HP's services engagements are typically large, long-term in nature, and expensive for the customer to migrate to another vendor. In 2011 it grew revenue 1%, non-GAAP EPS 7% and free cash flow 8%. And it generated $12.6 billion of cash flow from operations.
HP's global reach and well-run logistics provide an efficient platform to assimilate and distribute new Technologies. HP is effectively targeting technologies to acquire in storage and networking that will help it build an all-in-one portfolio for enterprise data centers.
Vodafone Group Plc (VOD): Dodge & Cox kept reducing their position in the last quarter
Vodafone is the second-largest wireless phone company in the world behind China Mobile (CHL). It is also the largest carrier in terms of the number of countries served. Vodafone has majority or joint control in 22 countries and minority or partnership interests in many others. The firm's objective is to be the communications leader across a connected world.
The firm also produces large amounts of free cash flow, which should enable it to handle its interest payments.
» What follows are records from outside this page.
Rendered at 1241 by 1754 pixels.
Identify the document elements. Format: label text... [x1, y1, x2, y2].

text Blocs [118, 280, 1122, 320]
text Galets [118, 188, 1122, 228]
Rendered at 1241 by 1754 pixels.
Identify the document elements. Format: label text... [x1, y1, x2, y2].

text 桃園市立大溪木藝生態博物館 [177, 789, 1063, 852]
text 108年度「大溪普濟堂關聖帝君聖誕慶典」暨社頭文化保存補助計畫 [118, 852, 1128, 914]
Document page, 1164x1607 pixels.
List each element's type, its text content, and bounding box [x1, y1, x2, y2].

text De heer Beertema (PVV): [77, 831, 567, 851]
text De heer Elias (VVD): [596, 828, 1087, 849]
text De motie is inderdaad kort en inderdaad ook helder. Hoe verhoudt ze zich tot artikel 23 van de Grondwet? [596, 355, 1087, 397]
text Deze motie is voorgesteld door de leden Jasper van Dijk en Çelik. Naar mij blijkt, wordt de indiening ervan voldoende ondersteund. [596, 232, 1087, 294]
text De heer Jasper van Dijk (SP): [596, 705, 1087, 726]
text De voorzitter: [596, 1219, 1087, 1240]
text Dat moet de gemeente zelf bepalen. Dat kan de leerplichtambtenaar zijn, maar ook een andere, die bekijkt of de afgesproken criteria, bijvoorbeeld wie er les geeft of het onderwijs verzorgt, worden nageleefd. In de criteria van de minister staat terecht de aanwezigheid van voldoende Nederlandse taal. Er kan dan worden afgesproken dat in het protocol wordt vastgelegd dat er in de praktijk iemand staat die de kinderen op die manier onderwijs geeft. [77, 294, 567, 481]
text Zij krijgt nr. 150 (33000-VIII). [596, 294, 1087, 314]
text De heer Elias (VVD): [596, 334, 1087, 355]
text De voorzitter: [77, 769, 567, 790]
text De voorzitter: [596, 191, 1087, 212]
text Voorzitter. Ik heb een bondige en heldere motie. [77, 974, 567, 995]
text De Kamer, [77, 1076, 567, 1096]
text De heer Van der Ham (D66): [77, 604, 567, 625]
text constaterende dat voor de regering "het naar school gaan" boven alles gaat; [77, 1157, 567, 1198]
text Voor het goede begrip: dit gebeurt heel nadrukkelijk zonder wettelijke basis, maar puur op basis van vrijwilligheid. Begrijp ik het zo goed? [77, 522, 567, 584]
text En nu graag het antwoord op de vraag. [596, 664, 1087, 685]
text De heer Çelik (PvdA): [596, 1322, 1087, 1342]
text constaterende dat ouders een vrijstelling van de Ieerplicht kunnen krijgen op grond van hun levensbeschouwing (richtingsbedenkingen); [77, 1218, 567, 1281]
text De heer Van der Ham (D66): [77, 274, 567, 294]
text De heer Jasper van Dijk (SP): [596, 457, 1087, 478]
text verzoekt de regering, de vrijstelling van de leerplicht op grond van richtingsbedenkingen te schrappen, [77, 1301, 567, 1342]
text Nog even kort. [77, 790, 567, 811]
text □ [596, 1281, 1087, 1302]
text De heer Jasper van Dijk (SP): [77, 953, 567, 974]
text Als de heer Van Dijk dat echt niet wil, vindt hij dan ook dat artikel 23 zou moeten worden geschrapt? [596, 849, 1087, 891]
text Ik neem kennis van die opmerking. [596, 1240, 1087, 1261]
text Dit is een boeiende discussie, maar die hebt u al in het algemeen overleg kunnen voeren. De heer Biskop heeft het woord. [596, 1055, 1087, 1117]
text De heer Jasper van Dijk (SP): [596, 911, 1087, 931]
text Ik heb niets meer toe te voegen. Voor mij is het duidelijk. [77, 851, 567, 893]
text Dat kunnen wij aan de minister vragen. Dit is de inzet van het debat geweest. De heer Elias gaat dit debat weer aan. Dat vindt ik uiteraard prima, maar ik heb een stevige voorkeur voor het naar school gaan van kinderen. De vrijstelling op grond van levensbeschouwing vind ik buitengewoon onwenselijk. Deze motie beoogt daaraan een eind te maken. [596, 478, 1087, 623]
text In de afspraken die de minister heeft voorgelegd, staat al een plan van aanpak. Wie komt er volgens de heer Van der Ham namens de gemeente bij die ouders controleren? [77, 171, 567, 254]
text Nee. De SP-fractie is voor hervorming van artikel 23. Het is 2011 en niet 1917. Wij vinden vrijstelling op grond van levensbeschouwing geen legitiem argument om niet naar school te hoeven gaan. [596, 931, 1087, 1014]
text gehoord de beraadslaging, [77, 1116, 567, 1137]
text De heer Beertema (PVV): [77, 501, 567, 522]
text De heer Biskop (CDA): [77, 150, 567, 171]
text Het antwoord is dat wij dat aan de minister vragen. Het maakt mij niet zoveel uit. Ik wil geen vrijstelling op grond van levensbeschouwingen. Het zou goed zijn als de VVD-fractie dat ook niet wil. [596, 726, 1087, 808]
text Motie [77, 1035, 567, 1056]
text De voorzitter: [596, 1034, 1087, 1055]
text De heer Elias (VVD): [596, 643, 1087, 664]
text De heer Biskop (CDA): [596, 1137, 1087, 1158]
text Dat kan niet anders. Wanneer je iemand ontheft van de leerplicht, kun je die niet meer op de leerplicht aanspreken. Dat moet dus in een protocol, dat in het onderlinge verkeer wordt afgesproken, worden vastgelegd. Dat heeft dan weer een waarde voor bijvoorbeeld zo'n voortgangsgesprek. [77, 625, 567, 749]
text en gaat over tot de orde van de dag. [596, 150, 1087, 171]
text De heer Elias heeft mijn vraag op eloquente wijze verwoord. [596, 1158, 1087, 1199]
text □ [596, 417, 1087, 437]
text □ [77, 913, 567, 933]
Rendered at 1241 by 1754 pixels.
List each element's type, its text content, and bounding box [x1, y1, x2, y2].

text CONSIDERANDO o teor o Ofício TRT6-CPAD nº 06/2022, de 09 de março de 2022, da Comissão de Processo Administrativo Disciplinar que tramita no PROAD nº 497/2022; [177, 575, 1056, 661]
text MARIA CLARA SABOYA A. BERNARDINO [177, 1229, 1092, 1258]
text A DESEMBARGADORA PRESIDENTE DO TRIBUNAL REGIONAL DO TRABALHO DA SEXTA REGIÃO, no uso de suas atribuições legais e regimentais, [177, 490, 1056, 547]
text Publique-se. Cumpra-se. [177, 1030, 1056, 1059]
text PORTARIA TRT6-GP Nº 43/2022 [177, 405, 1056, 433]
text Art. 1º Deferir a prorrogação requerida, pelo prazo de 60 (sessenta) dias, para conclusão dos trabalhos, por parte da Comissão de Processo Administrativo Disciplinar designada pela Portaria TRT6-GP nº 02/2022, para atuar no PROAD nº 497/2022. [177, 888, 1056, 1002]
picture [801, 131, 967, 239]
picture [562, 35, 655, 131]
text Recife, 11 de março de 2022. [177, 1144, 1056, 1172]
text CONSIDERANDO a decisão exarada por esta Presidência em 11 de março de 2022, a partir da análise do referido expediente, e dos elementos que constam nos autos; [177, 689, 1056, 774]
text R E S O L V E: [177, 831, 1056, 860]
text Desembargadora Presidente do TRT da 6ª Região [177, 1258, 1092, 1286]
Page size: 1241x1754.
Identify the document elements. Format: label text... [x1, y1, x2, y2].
In terms of revenue, group service revenue grew 15%.
Vodafone's scale and scope around the world provide cost advantages, as programs can be developed in one market and then rolled out to the rest at minimal additional cost.
Because the firm is not an incumbent telephone operator, it has no legacy problems like major underfunded pensions, civil-servant employees, or regulations mandating universal telephone service. Vodafone has developed M-Pesa, which allows money to be transferred via cell phone, for emerging-market customers who don't have bank accounts.
Wells Fargo & Co (WFC): Dodge & Cox used the last correction to keep adding to their WFC position. It is interesting that they have the most conviction in WFC over other banking shares.
With the purchase of Wachovia, Wells Fargo has become a nationwide bank and was catapulted into the top tier of U.S. banks.
Its diversified businesses generated record net income of $4.1 billion in the third quarter, an increase of 21% from a year ago, and a record EPS of $0.72, an increase of 20% from a year ago.
Their focus on meeting their customers' financial needs led to robust deposit growth and their strongest quarterly loan growth since the merger with Wachovia almost three years ago. They also benefited this quarter from lower expenses and continued improvement in credit quality.
Wells Fargo is a market-share leader in online banking. Online customers tend to be more profitable than traditional banking clients. With Wachovia, Wells has national scale.